**DIRECTIONS FOR THIS TASK:** Among the entries, which lines carry the string "Tobi"? Copy each of them.

### AVAILABLE DATA

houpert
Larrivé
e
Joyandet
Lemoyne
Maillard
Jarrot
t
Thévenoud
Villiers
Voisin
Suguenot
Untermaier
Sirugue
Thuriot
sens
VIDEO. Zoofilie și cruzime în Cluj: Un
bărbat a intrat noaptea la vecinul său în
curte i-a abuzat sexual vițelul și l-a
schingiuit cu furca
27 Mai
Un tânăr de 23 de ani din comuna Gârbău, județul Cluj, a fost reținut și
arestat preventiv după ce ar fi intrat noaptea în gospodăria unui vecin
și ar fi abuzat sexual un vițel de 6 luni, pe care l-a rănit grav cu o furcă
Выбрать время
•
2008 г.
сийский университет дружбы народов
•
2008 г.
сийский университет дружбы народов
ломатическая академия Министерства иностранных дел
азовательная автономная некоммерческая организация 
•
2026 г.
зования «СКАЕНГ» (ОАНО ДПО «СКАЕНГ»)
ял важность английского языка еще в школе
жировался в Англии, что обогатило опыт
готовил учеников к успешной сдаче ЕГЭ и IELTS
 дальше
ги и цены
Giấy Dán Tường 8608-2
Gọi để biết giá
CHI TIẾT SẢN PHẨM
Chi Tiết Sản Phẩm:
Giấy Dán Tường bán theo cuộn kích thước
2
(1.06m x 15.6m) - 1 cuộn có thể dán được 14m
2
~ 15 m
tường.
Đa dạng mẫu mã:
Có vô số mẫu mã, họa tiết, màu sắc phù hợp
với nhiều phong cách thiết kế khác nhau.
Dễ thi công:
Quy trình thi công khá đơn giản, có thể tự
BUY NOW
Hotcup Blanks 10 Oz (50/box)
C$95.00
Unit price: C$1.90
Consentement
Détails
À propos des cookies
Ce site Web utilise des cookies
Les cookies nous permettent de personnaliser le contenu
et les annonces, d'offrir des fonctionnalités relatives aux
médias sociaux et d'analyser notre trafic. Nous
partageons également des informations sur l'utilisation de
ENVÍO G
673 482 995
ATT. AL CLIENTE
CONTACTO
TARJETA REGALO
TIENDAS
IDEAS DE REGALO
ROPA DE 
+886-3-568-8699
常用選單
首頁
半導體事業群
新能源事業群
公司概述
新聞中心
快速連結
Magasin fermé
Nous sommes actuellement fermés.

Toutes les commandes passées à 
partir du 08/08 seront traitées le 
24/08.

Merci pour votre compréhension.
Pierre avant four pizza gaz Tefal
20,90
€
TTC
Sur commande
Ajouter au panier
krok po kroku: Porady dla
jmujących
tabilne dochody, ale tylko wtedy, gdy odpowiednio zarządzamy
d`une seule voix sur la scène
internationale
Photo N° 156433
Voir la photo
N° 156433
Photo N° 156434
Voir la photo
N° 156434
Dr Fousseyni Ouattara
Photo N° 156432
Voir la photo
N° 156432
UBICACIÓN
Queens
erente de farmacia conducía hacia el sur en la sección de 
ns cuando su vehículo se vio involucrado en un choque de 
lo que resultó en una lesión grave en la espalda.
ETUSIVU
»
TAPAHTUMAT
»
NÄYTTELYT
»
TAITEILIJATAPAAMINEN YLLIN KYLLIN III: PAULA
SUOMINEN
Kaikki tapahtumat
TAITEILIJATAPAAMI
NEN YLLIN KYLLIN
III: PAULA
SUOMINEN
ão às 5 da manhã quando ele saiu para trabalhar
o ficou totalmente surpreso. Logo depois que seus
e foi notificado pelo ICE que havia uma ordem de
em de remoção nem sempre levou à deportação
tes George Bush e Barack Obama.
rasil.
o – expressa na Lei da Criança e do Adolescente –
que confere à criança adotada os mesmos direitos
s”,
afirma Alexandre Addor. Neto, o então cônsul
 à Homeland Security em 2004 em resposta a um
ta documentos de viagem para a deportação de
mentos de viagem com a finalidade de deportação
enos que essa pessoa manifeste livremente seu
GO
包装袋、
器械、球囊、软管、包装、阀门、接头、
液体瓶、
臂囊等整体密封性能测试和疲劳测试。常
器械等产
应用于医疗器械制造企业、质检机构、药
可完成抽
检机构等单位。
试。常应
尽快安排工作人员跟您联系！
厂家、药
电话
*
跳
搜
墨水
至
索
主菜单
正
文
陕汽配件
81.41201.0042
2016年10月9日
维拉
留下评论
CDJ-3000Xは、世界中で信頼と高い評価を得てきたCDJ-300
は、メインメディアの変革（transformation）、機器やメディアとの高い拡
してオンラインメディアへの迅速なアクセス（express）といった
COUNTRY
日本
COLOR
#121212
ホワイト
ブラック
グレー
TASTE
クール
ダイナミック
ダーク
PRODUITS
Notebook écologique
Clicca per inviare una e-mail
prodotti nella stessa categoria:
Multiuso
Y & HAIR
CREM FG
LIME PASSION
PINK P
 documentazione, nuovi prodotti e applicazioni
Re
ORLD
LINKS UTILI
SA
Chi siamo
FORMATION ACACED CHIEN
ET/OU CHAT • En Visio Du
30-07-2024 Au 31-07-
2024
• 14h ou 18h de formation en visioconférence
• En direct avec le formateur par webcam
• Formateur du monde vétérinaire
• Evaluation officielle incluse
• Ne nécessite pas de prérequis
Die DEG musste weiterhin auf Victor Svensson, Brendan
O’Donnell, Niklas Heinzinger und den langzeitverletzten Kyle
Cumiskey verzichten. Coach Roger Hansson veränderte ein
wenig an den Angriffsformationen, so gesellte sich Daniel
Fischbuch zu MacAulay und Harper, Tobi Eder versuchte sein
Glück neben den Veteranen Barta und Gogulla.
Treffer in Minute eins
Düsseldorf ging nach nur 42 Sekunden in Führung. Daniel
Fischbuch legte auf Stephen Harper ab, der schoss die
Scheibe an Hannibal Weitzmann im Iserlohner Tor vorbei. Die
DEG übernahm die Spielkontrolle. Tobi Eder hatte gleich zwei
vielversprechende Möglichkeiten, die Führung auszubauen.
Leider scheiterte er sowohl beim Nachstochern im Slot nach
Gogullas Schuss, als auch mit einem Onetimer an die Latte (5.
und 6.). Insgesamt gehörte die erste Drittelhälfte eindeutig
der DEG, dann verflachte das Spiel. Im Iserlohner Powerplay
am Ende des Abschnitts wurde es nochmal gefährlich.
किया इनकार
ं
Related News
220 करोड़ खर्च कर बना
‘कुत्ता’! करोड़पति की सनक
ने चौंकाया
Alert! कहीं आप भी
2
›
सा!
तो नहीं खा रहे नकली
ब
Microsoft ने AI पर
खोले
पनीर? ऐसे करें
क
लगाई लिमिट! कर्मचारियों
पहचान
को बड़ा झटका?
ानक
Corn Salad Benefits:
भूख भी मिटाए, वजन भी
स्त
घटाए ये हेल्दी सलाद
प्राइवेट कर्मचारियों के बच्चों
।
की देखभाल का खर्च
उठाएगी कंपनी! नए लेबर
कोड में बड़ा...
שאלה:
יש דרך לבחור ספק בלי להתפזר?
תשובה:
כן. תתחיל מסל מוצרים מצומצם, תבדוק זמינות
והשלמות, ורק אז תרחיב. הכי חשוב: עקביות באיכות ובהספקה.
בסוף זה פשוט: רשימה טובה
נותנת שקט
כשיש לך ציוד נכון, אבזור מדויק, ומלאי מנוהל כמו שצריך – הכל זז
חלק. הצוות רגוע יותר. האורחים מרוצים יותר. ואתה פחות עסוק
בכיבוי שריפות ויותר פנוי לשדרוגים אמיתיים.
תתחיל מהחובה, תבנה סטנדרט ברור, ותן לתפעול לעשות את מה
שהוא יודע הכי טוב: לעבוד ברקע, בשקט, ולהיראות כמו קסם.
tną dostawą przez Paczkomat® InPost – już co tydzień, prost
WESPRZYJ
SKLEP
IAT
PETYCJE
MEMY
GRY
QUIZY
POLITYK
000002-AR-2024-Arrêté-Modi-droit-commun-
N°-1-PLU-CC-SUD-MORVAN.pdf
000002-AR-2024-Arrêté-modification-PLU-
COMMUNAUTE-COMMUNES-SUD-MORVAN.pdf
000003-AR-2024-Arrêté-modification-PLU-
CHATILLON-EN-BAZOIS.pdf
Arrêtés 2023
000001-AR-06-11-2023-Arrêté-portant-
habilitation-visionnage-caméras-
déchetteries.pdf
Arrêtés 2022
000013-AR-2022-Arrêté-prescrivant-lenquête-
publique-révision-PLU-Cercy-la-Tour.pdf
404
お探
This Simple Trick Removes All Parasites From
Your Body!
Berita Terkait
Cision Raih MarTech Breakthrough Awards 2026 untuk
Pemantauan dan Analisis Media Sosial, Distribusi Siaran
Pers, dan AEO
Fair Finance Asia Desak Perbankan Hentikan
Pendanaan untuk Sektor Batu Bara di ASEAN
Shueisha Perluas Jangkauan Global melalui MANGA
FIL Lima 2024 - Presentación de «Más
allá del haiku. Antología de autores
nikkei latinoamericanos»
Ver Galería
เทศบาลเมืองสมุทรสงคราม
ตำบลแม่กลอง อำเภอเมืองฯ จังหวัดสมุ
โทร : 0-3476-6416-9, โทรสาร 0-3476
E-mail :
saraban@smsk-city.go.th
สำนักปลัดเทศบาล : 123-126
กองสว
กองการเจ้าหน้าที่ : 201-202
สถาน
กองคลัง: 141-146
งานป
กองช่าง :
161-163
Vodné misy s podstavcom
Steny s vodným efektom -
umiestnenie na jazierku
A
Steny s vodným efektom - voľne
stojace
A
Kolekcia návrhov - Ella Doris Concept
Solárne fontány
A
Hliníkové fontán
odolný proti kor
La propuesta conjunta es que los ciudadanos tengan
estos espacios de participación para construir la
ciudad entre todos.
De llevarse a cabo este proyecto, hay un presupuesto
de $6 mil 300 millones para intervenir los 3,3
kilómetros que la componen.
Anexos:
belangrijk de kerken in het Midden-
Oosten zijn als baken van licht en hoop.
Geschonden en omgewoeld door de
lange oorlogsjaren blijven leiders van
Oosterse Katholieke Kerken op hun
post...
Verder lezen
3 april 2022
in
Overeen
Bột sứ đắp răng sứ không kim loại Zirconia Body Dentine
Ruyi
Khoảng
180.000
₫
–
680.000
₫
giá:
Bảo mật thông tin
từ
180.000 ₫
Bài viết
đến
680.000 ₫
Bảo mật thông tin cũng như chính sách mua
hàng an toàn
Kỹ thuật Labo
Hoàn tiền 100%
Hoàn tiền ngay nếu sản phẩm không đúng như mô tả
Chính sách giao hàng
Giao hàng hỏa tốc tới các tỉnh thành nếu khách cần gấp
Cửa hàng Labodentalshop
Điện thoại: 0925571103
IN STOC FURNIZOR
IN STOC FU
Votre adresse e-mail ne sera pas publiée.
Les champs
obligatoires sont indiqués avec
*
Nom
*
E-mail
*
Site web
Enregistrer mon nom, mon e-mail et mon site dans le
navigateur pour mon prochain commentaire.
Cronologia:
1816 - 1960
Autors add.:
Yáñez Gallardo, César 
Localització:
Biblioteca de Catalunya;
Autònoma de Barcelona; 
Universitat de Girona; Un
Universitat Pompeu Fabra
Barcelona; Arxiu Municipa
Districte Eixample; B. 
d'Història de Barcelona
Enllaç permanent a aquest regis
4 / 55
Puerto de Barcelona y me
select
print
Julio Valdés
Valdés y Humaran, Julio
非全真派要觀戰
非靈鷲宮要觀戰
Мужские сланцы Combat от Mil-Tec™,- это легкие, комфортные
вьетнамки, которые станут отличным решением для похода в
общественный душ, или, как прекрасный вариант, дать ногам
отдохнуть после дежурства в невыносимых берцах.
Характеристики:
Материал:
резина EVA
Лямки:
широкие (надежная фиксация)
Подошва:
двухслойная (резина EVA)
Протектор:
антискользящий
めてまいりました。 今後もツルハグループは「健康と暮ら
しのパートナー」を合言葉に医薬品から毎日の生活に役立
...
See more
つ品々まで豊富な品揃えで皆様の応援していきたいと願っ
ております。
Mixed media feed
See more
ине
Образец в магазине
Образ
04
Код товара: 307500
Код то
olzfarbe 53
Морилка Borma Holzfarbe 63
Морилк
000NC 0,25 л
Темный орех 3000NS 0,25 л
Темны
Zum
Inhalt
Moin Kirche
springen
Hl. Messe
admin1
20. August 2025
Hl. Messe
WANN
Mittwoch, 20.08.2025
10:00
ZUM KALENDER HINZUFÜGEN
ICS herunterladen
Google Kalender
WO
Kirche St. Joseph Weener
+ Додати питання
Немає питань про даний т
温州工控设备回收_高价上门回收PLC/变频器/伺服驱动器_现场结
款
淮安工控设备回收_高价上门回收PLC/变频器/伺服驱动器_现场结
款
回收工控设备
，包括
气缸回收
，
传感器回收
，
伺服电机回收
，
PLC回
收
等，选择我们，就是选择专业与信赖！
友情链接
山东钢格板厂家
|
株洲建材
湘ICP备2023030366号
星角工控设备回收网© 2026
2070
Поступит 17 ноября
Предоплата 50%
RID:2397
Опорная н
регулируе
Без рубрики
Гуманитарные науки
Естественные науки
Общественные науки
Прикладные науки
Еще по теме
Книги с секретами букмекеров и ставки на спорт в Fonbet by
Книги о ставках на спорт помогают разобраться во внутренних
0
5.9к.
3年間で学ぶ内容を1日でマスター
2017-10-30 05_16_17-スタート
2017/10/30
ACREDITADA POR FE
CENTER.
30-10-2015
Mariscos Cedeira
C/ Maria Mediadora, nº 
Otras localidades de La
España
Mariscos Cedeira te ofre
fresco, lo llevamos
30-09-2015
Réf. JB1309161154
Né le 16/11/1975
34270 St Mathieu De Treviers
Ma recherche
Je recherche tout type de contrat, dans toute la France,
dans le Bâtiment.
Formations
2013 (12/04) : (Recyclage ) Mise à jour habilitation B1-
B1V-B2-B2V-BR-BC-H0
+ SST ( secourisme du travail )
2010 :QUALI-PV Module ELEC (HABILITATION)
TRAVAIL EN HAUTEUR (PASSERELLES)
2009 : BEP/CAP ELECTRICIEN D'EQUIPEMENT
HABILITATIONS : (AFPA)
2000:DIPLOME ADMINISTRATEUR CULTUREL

######

**RESULT OF THE TASK:**
Fischbuch zu MacAulay und Harper, Tobi Eder versuchte sein
DEG übernahm die Spielkontrolle. Tobi Eder hatte gleich zwei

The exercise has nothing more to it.